Ans. IndiGo share price on NSE (symbol: INDIGO) is Rs 4,368.20 on June 8, 2026, down 2.52% or Rs 113.10 from its previous close of Rs 4,481.30. The stock opened at Rs 4,424.90 and hit an intraday low of Rs 4,351.40. Verify the latest price at nseindia.com before making any investment decisions.
How does crude oil price affect IndiGo?
Ans. Crude oil directly impacts IndiGo through aviation turbine fuel (ATF) costs, which represent 35-40% of total airline operating expenses. When Brent crude rises above $90 per barrel, ATF prices follow, squeezing airline margins. IndiGo has raised fuel surcharges to partially offset this, but fare hikes carry demand risk on price-sensitive domestic routes where IndiGo commands a 64% market share.
What are the Airbus delivery concerns for IndiGo?
Ans. IndiGo has one of the world’s largest Airbus A320 family aircraft orders outstanding. Airbus has been facing delivery delays due to supply chain constraints and engine unavailability from CFM International and Pratt Whitney. These delays limit IndiGo’s capacity growth, particularly during peak travel seasons, and force the airline to operate existing aircraft more intensively, increasing maintenance costs.
What is IndiGo’s 52-week high and low share price?
Ans. IndiGo’s 52-week high is approximately Rs 5,175 and the 52-week low is Rs 4,293. At the current IndiGo share price of Rs 4,368.20 on June 8, 2026, the stock is near its yearly low and approximately 16% below its one-year peak. The 52-week low of Rs 4,293 is the critical support level to watch.
Should I buy IndiGo shares at current levels?
Ans. This article does not constitute investment advice. IndiGo share price is near its 52-week low and facing dual headwinds from elevated crude oil and Airbus delivery delays. While IndiGo has structural strengths including market leadership and a cost-efficient model, near-term margin and capacity visibility are poor. Consult a SEBI-registered financial advisor before investing.
What is IndiGo’s domestic market share in aviation?
Ans. IndiGo operates with approximately 64% domestic market share in Indian aviation, making it the dominant airline by a significant margin. This market leadership gives pricing power but also means IndiGo is the most exposed to ATF cost spikes and capacity constraints from Airbus delivery delays in any given period.
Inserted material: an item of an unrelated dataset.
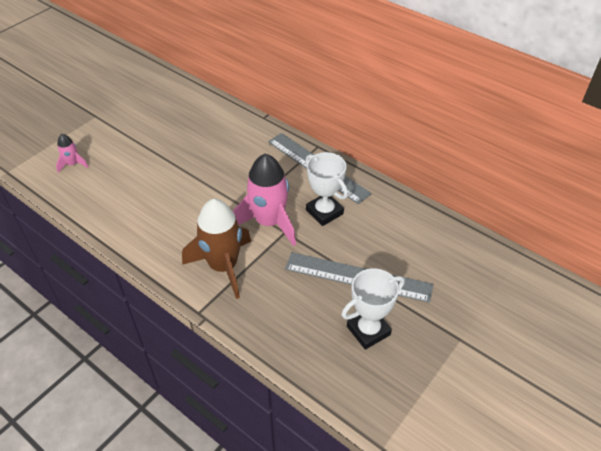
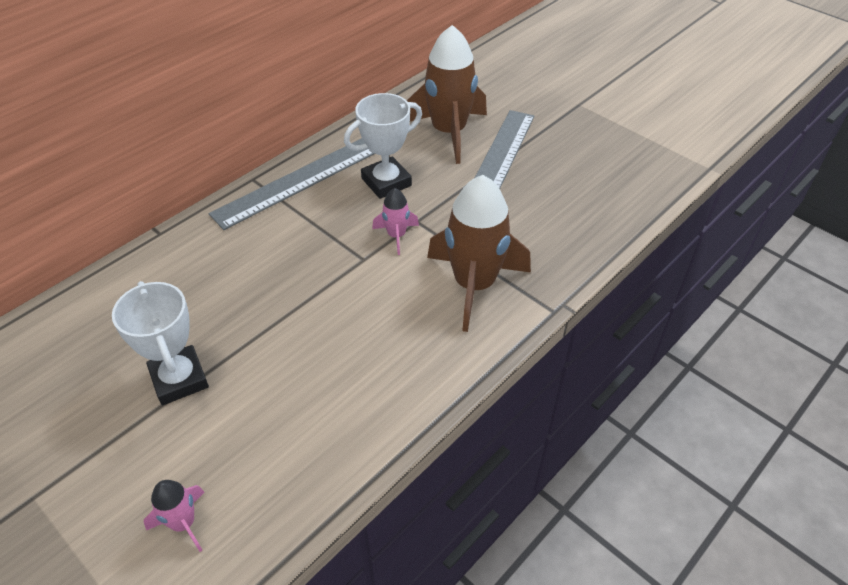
camera: 85 degrees left, 0 degrees up
pink rocket [233,154,296,246] -> pink rocket [372,188,419,255], size x0.47
white trophy [341,268,404,350] -> white trophy moved to [112,281,209,405]
none -> brown rocket [407,25,487,164]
What key events could trigger IndiGo share price recovery?
Ans. IndiGo share price recovery could be triggered by: a meaningful decline in Brent crude oil (ideally below $90 per barrel); any positive development in US-Iran peace negotiations that reduces the geopolitical risk premium; breakthrough Airbus delivery acceleration; or a domestic ATF price relief by the government. None of these are guaranteed near-term. This article does not constitute investment advice.